Petr Eben (*1929) studierte Komposition an
der Prager Akademie bei Pavel Borkovec. Schon während seiner
Studienzeit machte er durch Kammer- und Vokalmusikkompositionen auf
sich aufmerksam. Er lehrte am Royal Northern College of Music in Manchester
und wurde schließlich zum Professor für Komposition an
die Prager Musikakademie berufen. Eben komponierte zahlreiche Lieder,
Kantaten, Oratorien, Chorwerke, Kammer- und Bühnenmusik. Eines
seiner bevorzugten Instrumente ist die Orgel. Mit dem feierlichen
Zyklus Sonntagsmusik erlangte er frühe Berühmtheit.
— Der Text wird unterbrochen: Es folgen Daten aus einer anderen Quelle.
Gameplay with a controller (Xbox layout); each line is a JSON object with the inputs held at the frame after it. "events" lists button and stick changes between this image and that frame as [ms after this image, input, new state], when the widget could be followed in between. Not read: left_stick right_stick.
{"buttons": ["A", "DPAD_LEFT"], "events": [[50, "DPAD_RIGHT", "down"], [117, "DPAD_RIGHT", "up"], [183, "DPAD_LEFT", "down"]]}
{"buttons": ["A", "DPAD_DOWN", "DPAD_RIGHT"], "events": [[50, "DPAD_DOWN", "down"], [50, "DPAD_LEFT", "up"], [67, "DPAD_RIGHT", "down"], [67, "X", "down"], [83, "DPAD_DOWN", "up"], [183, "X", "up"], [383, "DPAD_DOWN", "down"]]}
Über seine 1992 uraufgeführten biblischen Tänze schrieb
er: "Da mich von jeher das rhythmische Moment inspiriert hat,
wählte ich das in der Orgelliteratur seltener angewandte Genre
der Tänze." Den Text zum Tanz von Jephtas Tochter entnahm
er dem Buch der Richter, in dem Jiftach das Gelübde ablegt, was
immer ihm als erstes begegnet, als Brandopfer darzubringen, wenn er
wohlbehalten von den Ammonitern zurückkehre. Es ist sein einziges
Kind, das dem Vater zur Pauke tanzend entgegen kommt.
Wolfgang Sauseng (*1956) studierte Komposition
bei Anton Heiller und Erich Urbanner an der Musikhochschule Wien,
außerdem Kirchenmusik, Orgel und Orchesterdirigieren. Seit 1977
ist er Organist an der Michaelerkirche, überdies Gründer
und Leiter des Vokal- und Instrumentalensembles "Capella Archangeli".
Ab 1989 unterrichtet er Tonsatz und kirchliche Komposition der Abteilung
Kirchenmusik am Mozarteum Salzburg. Seit 1996 wirkt er als Professor
an der Musikhochschule Wien. Sein Ballo per organo, geschrieben
1993, stellt ein großes, nächtliches Tanzfest dar, zu dem
Wolfgang Sauseng der Film Viridiana von Louis Buñuel,
Die Maske des roten Todes von Edgar Allan Poe und Texte italienischer
Tanztheoretiker des 15. Jahrhunderts inspirierten. Neben Dignissime
madonne treten bei diesem Fest auch rüde Gestalten und Bettler
auf, die ein Sauflied von Pierre Attaignant anstimmen. Martin Luther
schrieb 1524: "Mitten wir im Leben sind mit dem Tod umfangen."
So tritt auch der Tod zur Tür herein, um sich eine kleine Weile
mit den anwesenden Gästen im Tanz zu erfreuen.
Guy Bovet (*1942) ist vorwiegend als Konzertorganist
tätig. Er wirkt an der Stiftskirche von Neuchâtel, an der
Basler Musik-Akademie sowie an der Universität von Salamanca.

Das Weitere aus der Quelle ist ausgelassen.